### Selected excerpt:
----

Petalophyllum

Scientific classification
- Kingdom: Plantae
- Division: Marchantiophyta
- Class: Jungermanniopsida
- Order: Fossombroniales
- Family: Petalophyllaceae
- Genus: Petalophyllum Nees & Gottsche ex Lehmann
- Species: Petalophyllum americanum C.H. Ford & Crandall-Stotler; Petalophyllum hodgsoniae C.H. Ford & Crandall-Stotler; Petalophyllum indicum Kashyap; Petalophyllum preissii Lehmann; Petalophyllum ralfsii (Wilson) Nees & Gottsche ex Lehmann;

= Petalophyllum =

Genus of liverworts

Petalophyllum, or petalwort, is a genus of liverworts in the order Fossombroniales.

The plants are small, reaching lengths of up to about 15 mm (0.6 in), and thallose; that is, the plant is not differentiated into root, stem, and leaf. The thallus consists of a midrib flanked by two wings that bear leaf-like lamellae on their dorsal surface. The ventral surface bears rhizoids and two rows of small scales.

Petalophyllum is dioicous. The gametangia are individually subtended by extensions of the dorsal lamellae. Antheridia occur in rows or clusters near the apex of the thallus. Archegonia are clustered and surrounded by a pesudoperianth. Asexual reproduction occurs via apical tubers.

----

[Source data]
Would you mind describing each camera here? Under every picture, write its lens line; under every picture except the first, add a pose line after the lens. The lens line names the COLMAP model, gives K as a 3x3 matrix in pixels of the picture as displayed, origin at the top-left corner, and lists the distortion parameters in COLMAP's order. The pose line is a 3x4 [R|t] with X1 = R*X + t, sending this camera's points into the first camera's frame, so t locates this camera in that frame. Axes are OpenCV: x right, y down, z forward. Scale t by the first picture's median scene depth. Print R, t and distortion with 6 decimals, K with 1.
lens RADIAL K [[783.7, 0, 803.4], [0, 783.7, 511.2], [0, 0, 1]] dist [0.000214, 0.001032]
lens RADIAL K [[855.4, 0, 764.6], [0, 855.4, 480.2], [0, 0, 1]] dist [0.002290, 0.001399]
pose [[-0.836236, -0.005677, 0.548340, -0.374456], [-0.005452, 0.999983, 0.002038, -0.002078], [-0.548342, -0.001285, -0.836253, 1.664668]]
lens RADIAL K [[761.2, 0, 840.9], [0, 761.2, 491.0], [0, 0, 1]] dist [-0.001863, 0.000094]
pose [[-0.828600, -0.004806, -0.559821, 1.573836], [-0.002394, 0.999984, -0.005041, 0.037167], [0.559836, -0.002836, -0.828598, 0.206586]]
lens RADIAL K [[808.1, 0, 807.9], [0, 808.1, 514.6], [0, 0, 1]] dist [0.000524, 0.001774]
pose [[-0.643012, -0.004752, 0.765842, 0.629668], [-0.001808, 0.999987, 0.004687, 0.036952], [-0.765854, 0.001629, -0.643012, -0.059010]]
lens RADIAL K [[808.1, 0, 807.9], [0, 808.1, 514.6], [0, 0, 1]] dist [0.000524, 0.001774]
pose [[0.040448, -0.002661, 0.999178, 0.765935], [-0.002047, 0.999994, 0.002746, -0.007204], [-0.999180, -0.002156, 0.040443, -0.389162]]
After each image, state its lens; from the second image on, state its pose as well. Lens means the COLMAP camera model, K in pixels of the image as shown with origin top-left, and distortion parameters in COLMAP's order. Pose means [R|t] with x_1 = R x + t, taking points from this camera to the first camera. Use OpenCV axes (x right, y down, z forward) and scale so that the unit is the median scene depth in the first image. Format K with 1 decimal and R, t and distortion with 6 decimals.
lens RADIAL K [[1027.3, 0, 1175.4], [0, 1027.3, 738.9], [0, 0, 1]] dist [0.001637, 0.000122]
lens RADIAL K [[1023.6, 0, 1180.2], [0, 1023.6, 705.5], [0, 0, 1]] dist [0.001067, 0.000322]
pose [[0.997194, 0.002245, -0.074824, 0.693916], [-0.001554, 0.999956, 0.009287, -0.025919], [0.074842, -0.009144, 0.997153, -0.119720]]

----

### What to do:
Carry on the Petalophyllum article from the point where it stops. The lines above have no connection to the Petalophyllum article.

### Solved exercise:
==Species==
Petalophyllum lives primarily in seasonally dry habitats on disturbed soils and sand dunes in North America, western Europe, northern Africa, India, New Zealand, and Western Australia. There are currently five recognized species:

- Petalophyllum americanum is endemic to the Gulf Coast of the United States in Arkansas, Louisiana, Mississippi, and Texas. It was first described as the European species P. ralfsii in 1919, but a detailed study later showed that the North American form is a distinct species.
- Petalophyllum hodgsoniae is known only from the type specimen, which was collected at Hawke's Bay on the North Island of New Zealand in 1947. It is considered threatened and possibly extinct.
- Petalophyllum indicum is found in the Punjab area of the Indian subcontinent.
- Petalophyllum preissii is known from the Swan River are of Western Australia and from the North Island of New Zealand.
- Petalophyllum ralfsii is found in the northern Mediterranean region as far east as Turkey, and along the Atlantic coast of Europe as far as northwest Scotland.